La concezione del suicidio in Giappone

La massima manifestazione di autoaggressione, per un Giapponese moderno, è il suicidio, che, qualora venga messo in atto rispettando tutte le regole, è in grado, secondo le convinzioni giapponesi, di cancellare il diso­nore che ha colpito una persona, riabilitandone la me­moria. A differenza degli Americani che condannano mo­ralmente il suicidio, considerandolo una forma di resa definitiva alla disperazione e allo sconforto, i Giappo­nesi ne danno una valutazione positiva, come di un atto onorevole e ragionato, considerandolo, addirittura, in alcuni casi, come il comportamento più onorevole per poter salvaguardare il giri verso il proprio «buon no­me», Il debitore insolvente che si dà la morte il gior­no di Capodanno, il funzionario che si uccide, addos­sandosi, cosi, la responsabilità di qualche casuale inci­dente, gli amanti che pongono fine a una passione senza speranza ricorrendo a una duplice morte, il cittadino che si uccide per amor di patria, in segno di protesta contro la decisione del governo di rimandare la guerra contro la Cina, l'adolescente che cerca la morte in se­guito a un insuccesso scolastico o il soldato che si uccide per non cadere in mano al nemico, sono tutti esem­pi di come la forma più estrema di violenza venga sfo­gata contro la propria persona.
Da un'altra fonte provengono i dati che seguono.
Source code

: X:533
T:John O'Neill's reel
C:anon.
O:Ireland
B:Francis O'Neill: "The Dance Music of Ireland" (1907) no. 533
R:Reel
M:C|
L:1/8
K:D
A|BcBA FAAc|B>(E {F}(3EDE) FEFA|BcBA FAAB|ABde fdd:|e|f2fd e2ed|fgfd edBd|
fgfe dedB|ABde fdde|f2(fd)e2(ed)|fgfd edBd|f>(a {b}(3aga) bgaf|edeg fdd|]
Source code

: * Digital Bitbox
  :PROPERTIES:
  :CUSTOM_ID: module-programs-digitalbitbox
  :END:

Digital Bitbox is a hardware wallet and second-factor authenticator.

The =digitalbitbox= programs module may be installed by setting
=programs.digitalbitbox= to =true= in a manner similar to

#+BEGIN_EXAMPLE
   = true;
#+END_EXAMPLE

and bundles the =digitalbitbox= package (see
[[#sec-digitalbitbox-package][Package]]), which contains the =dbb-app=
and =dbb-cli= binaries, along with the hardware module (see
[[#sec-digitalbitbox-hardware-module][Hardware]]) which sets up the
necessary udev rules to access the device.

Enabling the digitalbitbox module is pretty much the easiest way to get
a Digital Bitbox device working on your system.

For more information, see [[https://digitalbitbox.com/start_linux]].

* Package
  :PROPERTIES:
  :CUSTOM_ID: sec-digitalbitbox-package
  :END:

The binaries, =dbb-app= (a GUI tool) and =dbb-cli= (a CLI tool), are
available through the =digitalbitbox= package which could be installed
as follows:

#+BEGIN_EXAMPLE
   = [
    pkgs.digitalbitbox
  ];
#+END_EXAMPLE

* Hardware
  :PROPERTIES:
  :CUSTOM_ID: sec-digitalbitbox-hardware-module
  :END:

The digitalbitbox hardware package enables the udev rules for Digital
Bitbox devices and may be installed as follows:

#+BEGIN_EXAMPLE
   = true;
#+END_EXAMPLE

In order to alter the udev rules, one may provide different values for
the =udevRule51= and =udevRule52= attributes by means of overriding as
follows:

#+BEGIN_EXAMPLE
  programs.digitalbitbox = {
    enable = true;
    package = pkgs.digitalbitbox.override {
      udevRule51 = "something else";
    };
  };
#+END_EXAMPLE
Alcune fonti giapponesi sostengono che questa tendenza al suicidio è un fatto nuovo per il Giappone. Darne una valutazione non è fa­cile e le statistiche mostrano come in questi ultimi anni ne sia stata spesso sopravvalutata la frequenza. In pro­porzione, nel corso degli ultimi cento anni, si sono avuti più suicidi in Danimarca e nella Germania pre-nazista che non in Giappone. Un fatto è comunque certo: il suicidio non dispiace ai Giapponesi, che lo praticano mettendoci lo stesso impegno con cui in America si com­mettono omicidi, traendone la stessa soddisfazione sostitutiva di un'altra impossibile da realizzare. Essi ma­nifestano una singolare preferenza verso gli atti di auto-distruzione piuttosto che verso quelli che distruggono gli altri, facendo dei primi, per dirla con Bacone, il proprio «caso flagrante», che risponde a un bisogno che non potrebbe essere soddisfatto da nessun'altra forma di comportamento.


Ruth Benedict, Il crisantemo e la spada. Modelli di cultura giapponese, Dedalo, 1968 (ed. or. ingl. 1946), pp. 184-185.